● 課題の指示
以下の空対地リンクに関する文章のうち、「3.システム障害(選択されたリンクモードに一般的な固有の障害)」から「(3)「全機能、全利用者」」までの部分を一字も変えずに書き写してください。

1.FDM技術タイプ(実施例−周波数ブロック1は、利用者発信トラフィック並びにシステムレベル信号方式の両方を含む伝達情報を備えたCDMAである全ての航空機客室内無線加入者デバイスを伝達するためのものである。)
2.CDM技術タイプ(実施例−ワォルシュコード1は、利用者トラフィック及びシステム信号方式を含むために全航空機客室内GSM発生通信を伝達するのに使用される。)
3.TDM技術タイプ(実施例−タイムスロット1(1フレームにつき5スロットのうち)は、全iDEN航空機客室内ユーザ装置(UE)情報を伝達するために使用される。)
4.ボイス−オーバーインターネットプロトコル(VoIP)
5.上記のいずれかの組合せ。例えば、航空機からのリンクがWCDMA−FDD(広帯域CDMA周波数分割二重通信)である場合、このアーキテクチャはCDM、TDM、及びFDMの要素を含む。
6.集約リンク:全航空機客室内OPGA無線加入者デバイスからのトラフィックは、全利用者発生トラフィック(信号方式、データ及び/又は音声)を単一の接続、パケット又は回線として航空機と伝達する複合データストリームに組み合わされる。
【0083】
空対地リンクのタイプの選択は、以下のような無線接続性に固有のシステム性能パラメータを考慮しなければならない。
1.集中障害(リンクが瞬間的に損なわれる短期過渡事象;伝播異常によって引き起こされることが多い)
2.伝播特性(レイリー、リシアン、及びログ−ノーマル伝播フェード)
3.システム障害(選択されたリンクモードに一般的な固有の障害)
4.システム利用可能度(ネットワークがアップされ使用できる時間)
5.設備信頼度(設備は冗長であるか?)
6.リンク信頼度(リンクはパケット/コンテンツ配信を保証するか?)
7.冗長度(航空機と単一対二重経路)
【0084】
空対地ネットワーク2の選択された実装は、実行可能なアーキテクチャとして許容可能な性能の最小目標レベルを提供しなければならない。極めて重要なことは、空対地リンク
が航空機内の真のOPGA機能を達成するために機能セットトランスペアレンシーを保証しなければならないことである。
【0085】
非陸上機能トランスペアレンシーシステム
予期できるように、加入者機能トランスペアレンシーの程度は、システムの全体の複雑さに直接影響を与え、機能が増えるほど、機能トランスペアレンシーを可能にするシステムがより複雑になる。常に、好ましい技術的方法とバランスを取る必要のある経済的なトレードオフが存在する。これを考慮して、非陸上機能トランスペアレンシーシステムのための3つの一般的な好ましい実施形態を本明細書で説明する。
(1)「全機能、単一の利用者」
(2)「プリペイド及び/又はオウン利用者」
(3)「全機能、全利用者」

● データセットのレコード
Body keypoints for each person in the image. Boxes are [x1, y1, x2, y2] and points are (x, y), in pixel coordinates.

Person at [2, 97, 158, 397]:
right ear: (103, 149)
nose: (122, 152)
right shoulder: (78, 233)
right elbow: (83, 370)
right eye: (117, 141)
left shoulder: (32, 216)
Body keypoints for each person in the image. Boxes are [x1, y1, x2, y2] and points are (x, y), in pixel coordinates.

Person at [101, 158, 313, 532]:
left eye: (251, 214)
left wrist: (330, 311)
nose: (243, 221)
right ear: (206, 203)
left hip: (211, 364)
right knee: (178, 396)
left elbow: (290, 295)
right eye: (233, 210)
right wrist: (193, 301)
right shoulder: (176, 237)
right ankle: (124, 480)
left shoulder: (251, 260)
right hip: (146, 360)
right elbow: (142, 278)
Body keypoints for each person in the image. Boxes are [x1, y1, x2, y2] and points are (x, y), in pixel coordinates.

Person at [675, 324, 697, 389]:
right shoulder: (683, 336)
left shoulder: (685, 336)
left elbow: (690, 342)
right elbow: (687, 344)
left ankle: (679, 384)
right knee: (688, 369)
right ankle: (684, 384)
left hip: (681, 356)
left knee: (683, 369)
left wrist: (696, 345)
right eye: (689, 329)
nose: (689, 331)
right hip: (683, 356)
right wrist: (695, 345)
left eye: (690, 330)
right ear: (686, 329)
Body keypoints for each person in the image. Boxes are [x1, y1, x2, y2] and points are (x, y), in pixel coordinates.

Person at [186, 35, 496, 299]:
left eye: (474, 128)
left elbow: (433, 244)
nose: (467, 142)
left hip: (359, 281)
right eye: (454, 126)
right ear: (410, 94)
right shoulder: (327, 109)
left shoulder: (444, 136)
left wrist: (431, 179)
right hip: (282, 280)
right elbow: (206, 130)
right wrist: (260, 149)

● 解答欄
3.システム障害(選択されたリンクモードに一般的な固有の障害)
4.システム利用可能度(ネットワークがアップされ使用できる時間)
5.設備信頼度(設備は冗長であるか?)
6.リンク信頼度(リンクはパケット/コンテンツ配信を保証するか?)
7.冗長度(航空機と単一対二重経路)
【0084】
空対地ネットワーク2の選択された実装は、実行可能なアーキテクチャとして許容可能な性能の最小目標レベルを提供しなければならない。極めて重要なことは、空対地リンク
が航空機内の真のOPGA機能を達成するために機能セットトランスペアレンシーを保証しなければならないことである。
【0085】
非陸上機能トランスペアレンシーシステム
予期できるように、加入者機能トランスペアレンシーの程度は、システムの全体の複雑さに直接影響を与え、機能が増えるほど、機能トランスペアレンシーを可能にするシステムがより複雑になる。常に、好ましい技術的方法とバランスを取る必要のある経済的なトレードオフが存在する。これを考慮して、非陸上機能トランスペアレンシーシステムのための3つの一般的な好ましい実施形態を本明細書で説明する。
(1)「全機能、単一の利用者」
(2)「プリペイド及び/又はオウン利用者」
(3)「全機能、全利用者」